━━━━━ Extrait du document ━━━━━

Le 10 mai dernier, les tenanciers du VOID se voyaient notifier un arrêté préfectoral sans préavis, leur interdisant toute diffusion de musique amplifiée. En cause, des mises aux normes non effectuées. L’équipe de bénévoles, contrainte d’annuler 25 concerts, doit entreprendre de lourds travaux. Depuis, un mouvement de soutien sans précédent agite la scène underground bordelaise, française, et internationale. Rencontre.

Photo de couverture : Charlotte Monasterio LVDA, avec son aimable autorisation.

Depuis le 10 mai 2019, le 58 rue du Mirail affiche désespérément porte close. Cet antre du milieu musical alternatif bordelais, géré et animé par une équipe d’une vingtaine de bénévoles, n’a pu honorer sa programmation du mois de mai. Un coup d’arrêt au goût amer pour François, un des membres de l’équipe : « Cela nous est tombé dessus une semaine où il y avait quatre concerts. Vingt-cinq événements ont dû être décalés, relocalisés, ou annulés. Un groupe écossais en tournée devait jouer ici le 25 mai, ils ont passé le week-end avec nous, mais dans une salle vide », rapporte-t-il, désabusé.

━━━━━ Données présentées ━━━━━

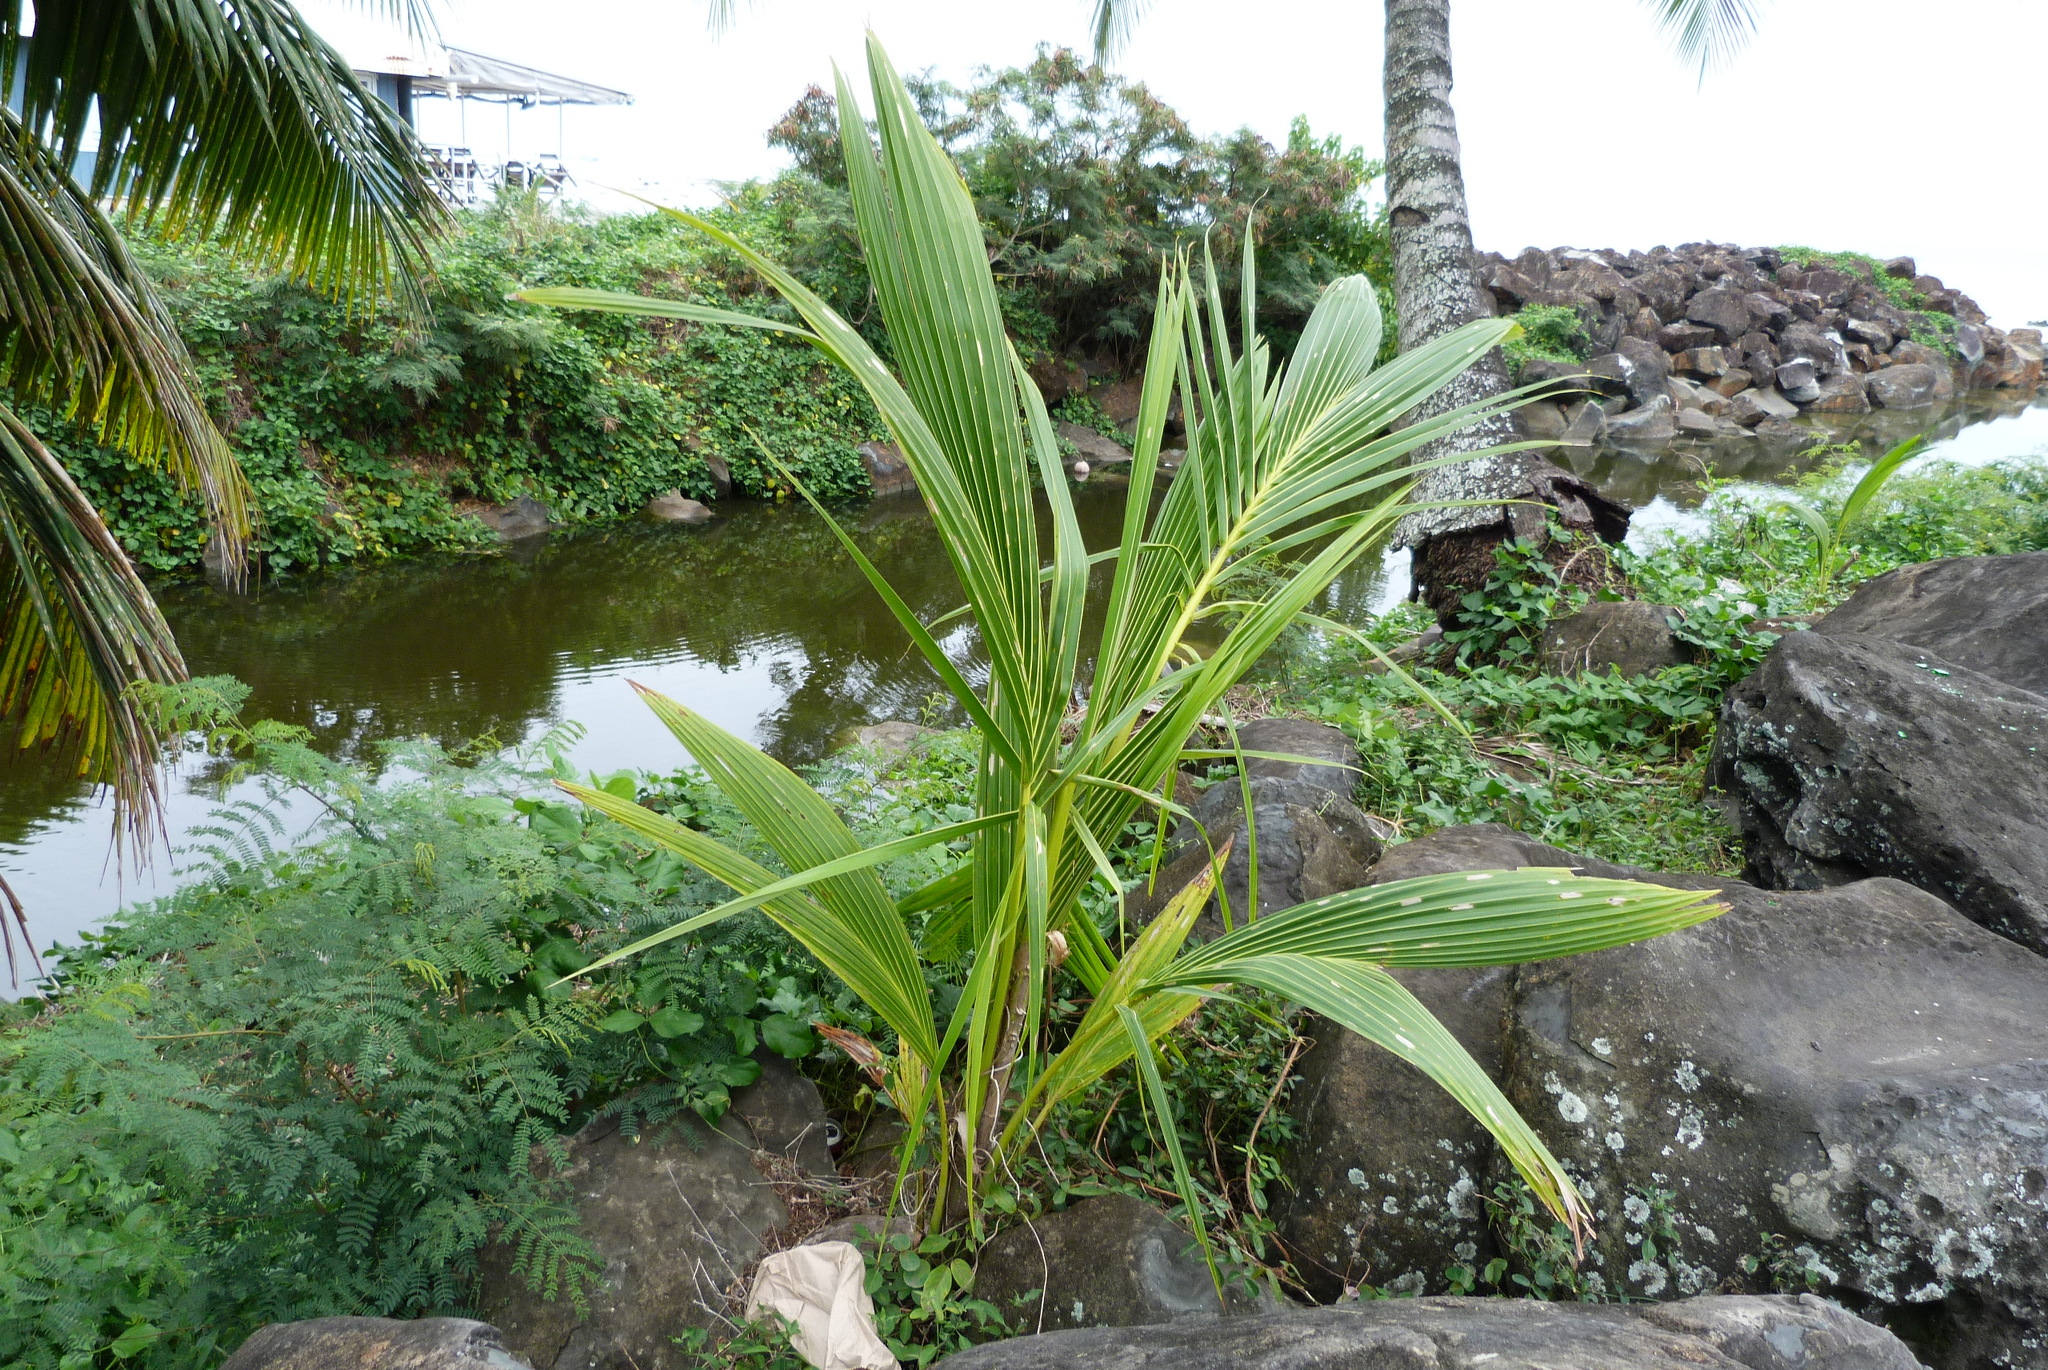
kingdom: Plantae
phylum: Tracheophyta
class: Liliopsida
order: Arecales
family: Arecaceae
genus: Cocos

━━━━━
━━━━━ Données présentées ━━━━━

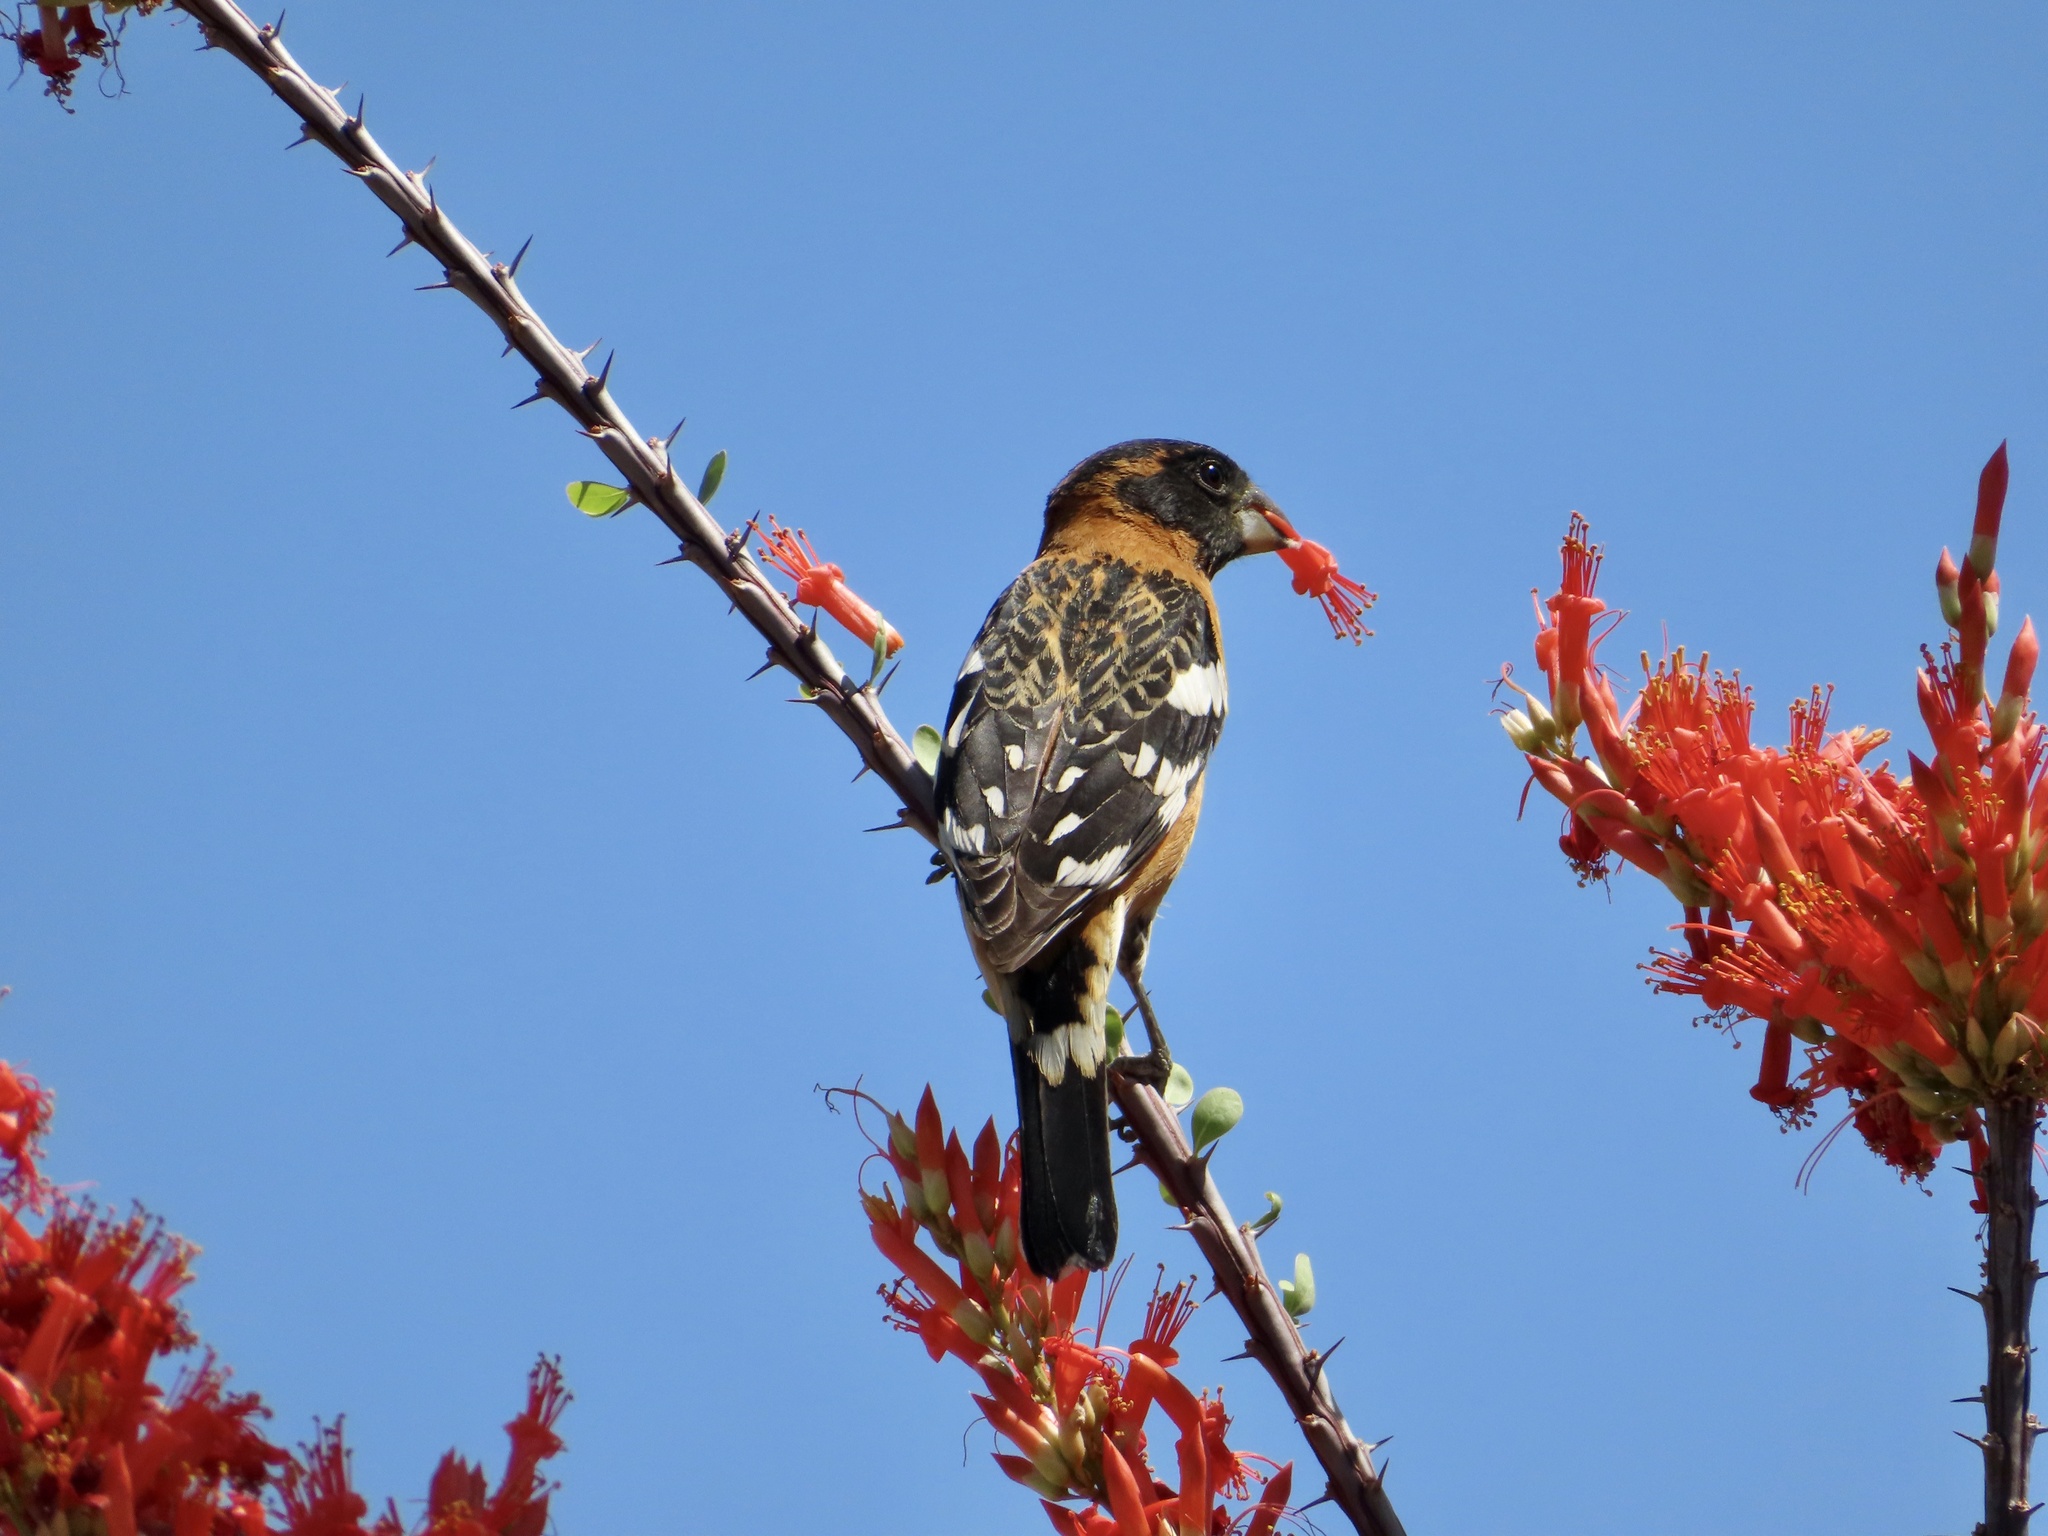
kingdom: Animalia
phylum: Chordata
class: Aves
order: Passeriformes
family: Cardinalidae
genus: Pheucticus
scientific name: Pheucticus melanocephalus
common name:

━━━━━

**Travail à faire:**
• A. Recopiez l'extrait sur le VOID en entier, depuis « Le 10 mai dernier, les » jusqu'à « et internationale. Rencontre. ».
• B. Traduisez en anglais cette phrase de l'extrait sur le VOID : « L’équipe de bénévoles, contrainte d’annuler 25 concerts, doit entreprendre de lourds travaux. »
• C. Les affirmations suivantes sont-elles conformes à l'extrait sur le VOID ? Répondez par oui ou par non en citant les mots décisifs du texte.
(i) L'équipe qui gère le lieu compte une vingtaine de bénévoles.
(ii) L'arrêté préfectoral avait été annoncé aux tenanciers avec un préavis.
(iii) Le groupe écossais en tournée a joué devant un public le 25 mai.
Les fiches forment un ensemble indépendant de l'extrait sur le VOID.

**Corrigé de l'exercice:**
• A.
Le 10 mai dernier, les tenanciers du VOID se voyaient notifier un arrêté préfectoral sans préavis, leur interdisant toute diffusion de musique amplifiée. En cause, des mises aux normes non effectuées. L’équipe de bénévoles, contrainte d’annuler 25 concerts, doit entreprendre de lourds travaux. Depuis, un mouvement de soutien sans précédent agite la scène underground bordelaise, française, et internationale. Rencontre.

• B. The team of volunteers, forced to cancel 25 concerts, must undertake extensive work.

• C.
(i) Oui : « géré et animé par une équipe d’une vingtaine de bénévoles ».
(ii) Non : « un arrêté préfectoral sans préavis ».
(iii) Non : « ils ont passé le week-end avec nous, mais dans une salle vide ».